Other analysts said the price shifts mean at best no difference in the majority of overall residential telephone bills. "The majority of residential households will see a wash or an increase in their overall monthly phone bill," said Robert Morris III of Montgomery Securities.

The shifts in rates will mean more competition and lower prices for long-distance calls, but the biggest cuts will be in services used mostly by businesses, consumer advocates and stock market communications specialists said.

But AT&T spokesman Herb Linnen said, "It's not true that residential customers are at a disadvantage.

"Seventy-two percent of the revenues AT&T derives from residential customers occurs during the day and evening hours when the reductions we had proposed are most heavily used."

AT&T has proposed a reduction of 11.4 percent for calls made between 8 a.m. and 11 p.m., Monday through Friday, as part of an overall reduction that would amount to 9.5 percent of total revenues for its long-distance unit.
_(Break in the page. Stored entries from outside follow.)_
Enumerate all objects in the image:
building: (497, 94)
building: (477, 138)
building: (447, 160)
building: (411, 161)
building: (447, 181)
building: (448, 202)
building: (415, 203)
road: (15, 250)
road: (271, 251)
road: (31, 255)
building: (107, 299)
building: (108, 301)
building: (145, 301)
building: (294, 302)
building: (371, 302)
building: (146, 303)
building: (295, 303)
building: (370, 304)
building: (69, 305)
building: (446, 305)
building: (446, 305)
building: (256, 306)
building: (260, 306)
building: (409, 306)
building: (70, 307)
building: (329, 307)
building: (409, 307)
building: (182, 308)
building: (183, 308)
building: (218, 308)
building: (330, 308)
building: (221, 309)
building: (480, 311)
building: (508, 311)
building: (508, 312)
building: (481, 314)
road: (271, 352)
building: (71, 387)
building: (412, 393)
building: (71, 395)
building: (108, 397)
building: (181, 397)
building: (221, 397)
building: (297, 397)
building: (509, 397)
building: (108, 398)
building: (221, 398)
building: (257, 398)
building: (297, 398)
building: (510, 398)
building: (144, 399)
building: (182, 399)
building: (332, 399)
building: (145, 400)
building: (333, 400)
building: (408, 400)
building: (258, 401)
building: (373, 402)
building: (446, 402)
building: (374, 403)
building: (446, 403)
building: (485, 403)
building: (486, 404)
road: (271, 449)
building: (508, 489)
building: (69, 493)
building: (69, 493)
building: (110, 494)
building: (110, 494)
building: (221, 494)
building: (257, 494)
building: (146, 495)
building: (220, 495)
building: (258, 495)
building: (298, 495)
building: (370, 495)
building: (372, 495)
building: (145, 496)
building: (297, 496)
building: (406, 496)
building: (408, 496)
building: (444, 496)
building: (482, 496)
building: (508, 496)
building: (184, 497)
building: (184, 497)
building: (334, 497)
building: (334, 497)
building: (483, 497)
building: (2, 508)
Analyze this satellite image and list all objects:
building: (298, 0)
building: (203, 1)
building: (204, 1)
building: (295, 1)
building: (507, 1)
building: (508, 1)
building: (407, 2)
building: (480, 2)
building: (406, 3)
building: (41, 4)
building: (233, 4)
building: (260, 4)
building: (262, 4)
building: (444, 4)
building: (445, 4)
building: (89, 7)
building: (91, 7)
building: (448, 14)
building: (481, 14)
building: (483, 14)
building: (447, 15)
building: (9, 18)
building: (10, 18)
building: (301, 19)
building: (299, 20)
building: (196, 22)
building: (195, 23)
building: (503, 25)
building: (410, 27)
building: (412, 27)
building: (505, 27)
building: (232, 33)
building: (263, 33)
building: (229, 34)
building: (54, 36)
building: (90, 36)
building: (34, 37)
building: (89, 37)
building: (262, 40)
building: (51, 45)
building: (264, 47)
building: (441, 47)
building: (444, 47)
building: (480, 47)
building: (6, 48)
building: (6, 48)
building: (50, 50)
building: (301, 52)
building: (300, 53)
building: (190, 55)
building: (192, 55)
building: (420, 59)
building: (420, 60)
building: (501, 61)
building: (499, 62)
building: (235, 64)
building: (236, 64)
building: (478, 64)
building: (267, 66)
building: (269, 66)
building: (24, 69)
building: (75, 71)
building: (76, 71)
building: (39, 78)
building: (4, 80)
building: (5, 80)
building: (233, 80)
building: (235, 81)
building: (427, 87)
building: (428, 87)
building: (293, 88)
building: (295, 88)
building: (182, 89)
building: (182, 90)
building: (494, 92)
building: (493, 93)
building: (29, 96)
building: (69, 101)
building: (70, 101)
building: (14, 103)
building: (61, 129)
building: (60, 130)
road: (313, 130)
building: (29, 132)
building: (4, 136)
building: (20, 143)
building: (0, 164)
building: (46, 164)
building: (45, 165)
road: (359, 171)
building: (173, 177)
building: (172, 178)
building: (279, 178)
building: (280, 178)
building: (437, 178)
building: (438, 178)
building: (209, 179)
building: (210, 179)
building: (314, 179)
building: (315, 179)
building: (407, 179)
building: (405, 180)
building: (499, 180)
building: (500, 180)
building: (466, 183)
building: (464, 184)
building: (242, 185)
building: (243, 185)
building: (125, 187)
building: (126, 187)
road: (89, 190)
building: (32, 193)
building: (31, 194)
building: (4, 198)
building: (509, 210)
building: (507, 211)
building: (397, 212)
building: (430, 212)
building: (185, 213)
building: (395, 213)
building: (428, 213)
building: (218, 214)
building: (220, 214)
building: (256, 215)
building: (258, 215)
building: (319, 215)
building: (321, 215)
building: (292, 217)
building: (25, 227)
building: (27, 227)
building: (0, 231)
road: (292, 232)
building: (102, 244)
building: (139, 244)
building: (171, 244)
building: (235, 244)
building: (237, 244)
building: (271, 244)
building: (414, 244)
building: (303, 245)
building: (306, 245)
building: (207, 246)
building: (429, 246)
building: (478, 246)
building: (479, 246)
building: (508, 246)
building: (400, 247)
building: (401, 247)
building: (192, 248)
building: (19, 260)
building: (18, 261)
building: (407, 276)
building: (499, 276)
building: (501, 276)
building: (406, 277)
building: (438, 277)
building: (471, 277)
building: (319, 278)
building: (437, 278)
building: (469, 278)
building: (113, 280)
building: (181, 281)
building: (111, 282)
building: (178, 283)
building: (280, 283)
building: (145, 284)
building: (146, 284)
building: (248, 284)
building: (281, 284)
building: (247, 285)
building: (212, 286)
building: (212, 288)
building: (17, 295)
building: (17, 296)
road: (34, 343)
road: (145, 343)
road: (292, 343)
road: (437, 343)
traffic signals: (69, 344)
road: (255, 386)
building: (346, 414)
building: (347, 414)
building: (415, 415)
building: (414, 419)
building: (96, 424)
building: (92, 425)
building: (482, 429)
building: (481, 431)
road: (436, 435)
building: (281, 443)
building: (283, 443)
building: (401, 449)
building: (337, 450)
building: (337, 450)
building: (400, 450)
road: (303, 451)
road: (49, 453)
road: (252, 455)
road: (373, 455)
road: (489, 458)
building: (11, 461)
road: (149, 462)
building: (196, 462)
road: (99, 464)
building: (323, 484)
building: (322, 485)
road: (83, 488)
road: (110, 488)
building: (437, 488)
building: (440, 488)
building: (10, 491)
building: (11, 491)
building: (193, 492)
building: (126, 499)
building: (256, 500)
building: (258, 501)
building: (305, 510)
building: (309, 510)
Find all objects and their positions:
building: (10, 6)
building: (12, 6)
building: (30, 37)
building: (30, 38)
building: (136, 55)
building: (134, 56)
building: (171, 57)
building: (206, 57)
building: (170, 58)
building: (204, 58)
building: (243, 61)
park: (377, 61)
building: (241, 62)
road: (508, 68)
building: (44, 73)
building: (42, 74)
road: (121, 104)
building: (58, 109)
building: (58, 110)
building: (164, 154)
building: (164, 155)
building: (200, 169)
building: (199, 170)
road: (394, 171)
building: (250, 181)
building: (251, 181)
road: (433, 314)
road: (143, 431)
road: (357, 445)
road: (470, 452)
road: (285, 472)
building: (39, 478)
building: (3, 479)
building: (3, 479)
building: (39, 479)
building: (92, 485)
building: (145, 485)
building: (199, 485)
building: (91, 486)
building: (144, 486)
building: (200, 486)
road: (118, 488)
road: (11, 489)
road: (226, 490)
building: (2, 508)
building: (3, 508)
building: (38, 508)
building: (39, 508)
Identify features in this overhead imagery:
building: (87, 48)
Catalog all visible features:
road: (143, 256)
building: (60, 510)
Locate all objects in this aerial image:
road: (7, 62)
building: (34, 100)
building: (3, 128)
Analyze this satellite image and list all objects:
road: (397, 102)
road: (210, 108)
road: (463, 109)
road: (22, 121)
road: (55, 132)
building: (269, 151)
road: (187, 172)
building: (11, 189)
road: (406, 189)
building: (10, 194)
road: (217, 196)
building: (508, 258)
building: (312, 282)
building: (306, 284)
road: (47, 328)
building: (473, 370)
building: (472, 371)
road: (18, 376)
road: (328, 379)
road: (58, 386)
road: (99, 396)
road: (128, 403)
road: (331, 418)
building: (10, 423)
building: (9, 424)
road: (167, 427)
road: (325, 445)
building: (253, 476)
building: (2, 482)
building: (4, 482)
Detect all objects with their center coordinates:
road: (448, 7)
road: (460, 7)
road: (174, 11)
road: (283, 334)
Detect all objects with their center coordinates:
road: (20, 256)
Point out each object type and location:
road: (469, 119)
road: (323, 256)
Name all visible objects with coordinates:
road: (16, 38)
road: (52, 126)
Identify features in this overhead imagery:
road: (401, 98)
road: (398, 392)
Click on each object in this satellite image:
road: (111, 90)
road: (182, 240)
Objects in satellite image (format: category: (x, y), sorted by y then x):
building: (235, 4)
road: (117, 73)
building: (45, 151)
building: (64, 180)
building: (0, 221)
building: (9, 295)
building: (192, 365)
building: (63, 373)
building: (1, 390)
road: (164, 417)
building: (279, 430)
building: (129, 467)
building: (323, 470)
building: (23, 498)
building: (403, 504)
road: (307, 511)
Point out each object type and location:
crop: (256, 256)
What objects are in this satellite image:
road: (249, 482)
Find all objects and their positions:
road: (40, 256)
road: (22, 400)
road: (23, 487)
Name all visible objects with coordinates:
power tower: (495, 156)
The reductions range from 2.7 percent to 11.4 percent for residential customers. Proposed reductions also include a substantial drop in fees for WATS long-distance service and 800 service.

Analysts said yesterday that the AT&T cut, which will go into effect June 1 unless disapproved by the Federal Communications Commission, will squeeze MCI Communications Corp., GTE/Sprint and other AT&T competitors, and spark further rate cuts. At the same time, the discount from AT&T's rates that competitors use as a major marketing tool is eroding and will shrink further.

Companies will have to be more innovative about selling their services, and will have to increasingly target the business market, as MCI has done, said Morris, a telecommunications analyst at Montgomery Securities.

"It turns up the competitive heat," said Morris. "The long-distance companies have to manage their businesses, and that means bringing something to the table besides lower prices."

The FCC in June imposed a local monthly telephone charge of $1 for residential and single-line business customers and a fee of up to $6 per line for multiline business customers. Last spring, when the $1 fee went into effect, AT&T also lowered rates by 6.1 percent, and its competitors followed suit. The same thing is expected to happen when the fee doubles this June.

The FCC made clear AT&T was expected to offset the increase in local rates by reducing long-distance rates.

"This is in no way a competitive response by AT&T," said AT&T's Linnen. "It is a question of passing on to our customers those savings that we derive from the lower charges we pay to the local phone companies for connections to their networks."

On the question of long-distance competition, analysts say MCI and Sprint will keep gaining market share by offering new business services. But they said the firms will lose their ability to offer big long-distance discounts over AT&T.

Frank Governali, a telecommunications analyst at Kidder Peabody, estimates MCI and Sprint will lower prices by about 5 percent in response to the AT&T proposal, but their discounts over AT&T will be reduced by 40 percent.

MCI and Sprint said their rates would remain lower than AT&T's, but could not be specific about their rate cuts.

The AT&T proposal "inhibits their marketing strategy, their margins are going to be squeezed and it will inhibit long-term growth," said Governali.

Discounts are further shrinking as AT&T's competitors start paying more for special connections that allow consumers to make long-distance calls without dialing lengthy access codes, say analysts.